Of the more than 800 million hungry (i.e. chronically food insecure) people in the world, about 490 million live in countries affected by conflict. That’s 60 percent of the world’s hungry people. SOFI 2018

Some 74 million people - two thirds of the 113 million people facing acute hunger in the world - are located in 21 countries affected by conflict and insecurity. Global Report on Food Crises 2019

Nearly 80 percent of stunted children - some 122 out of 155 million children - live in countries affected by conflict.

Ten out of 13 of the world’s main food crises are driven by conflict - and, as a consequence, nearly all of WFP’s biggest emergency operations are in conflict zones.

The three worst food crises in 2018 in order of severity were all countries affected by conflict: Yemen, the Democratic Republic of Congo and Afghanistan.

More than 80 percent of resources requested by UN humanitarian appeals in recent years have been for humanitarian action in conflict situations.

Nearly a quarter of a million people have been killed directly by fighting in Yemen and indirectly through lack of access to food, health services and infrastructure.

About 2 billion people live in countries where development outcomes are affected by fragility, conflict and high levels of violence. About half of the world’s poor live in fragile or conflict-affected states.

WFP has found that countries with the highest level of food insecurity, coupled with armed conflict, have the highest outward migration of refugees. Additionally, when coupled with poverty, food insecurity increases the likelihood and intensity of armed conflicts. This is a factor with clear implications for refugee outflows.

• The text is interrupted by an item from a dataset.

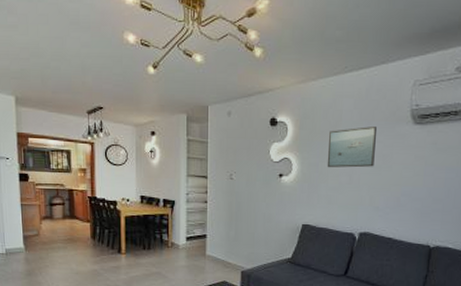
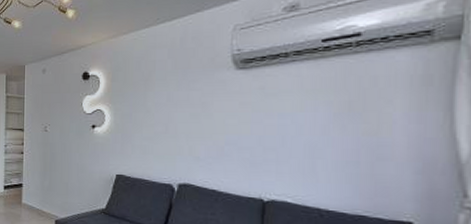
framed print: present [327,126,376,168] -> none [140,75,193,118]

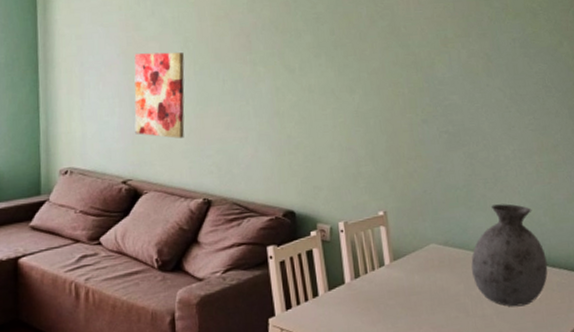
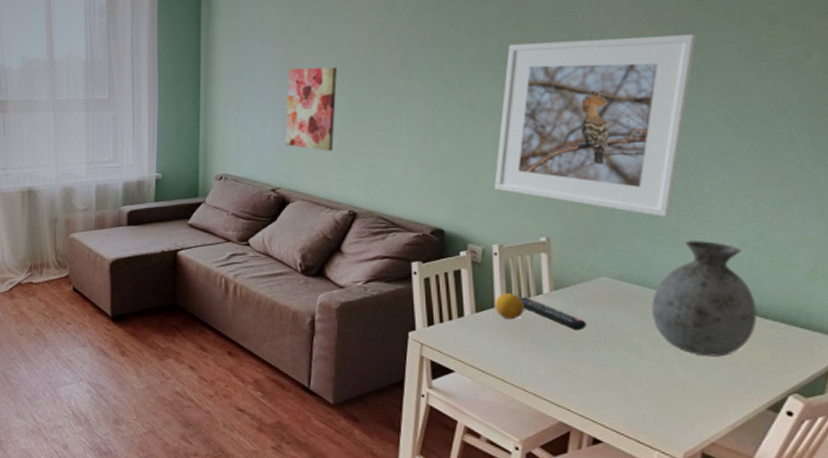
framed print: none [336,25,484,185] -> present [494,34,697,217]
fruit: none [345,267,371,294] -> present [495,292,524,320]
remote control: none [365,270,423,297] -> present [519,297,587,331]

By promoting peace and ending violent conflict, the world could save billions of dollars in humanitarian food assistance costs every year.

In conflict-affected countries, where agriculture and trade are disrupted, a simple plate of food can cost more than a day’s wages. In South Sudan, for example, it could be the equivalent of a New Yorker having to pay US$348 for a modest lunch such as a plate of bean stew.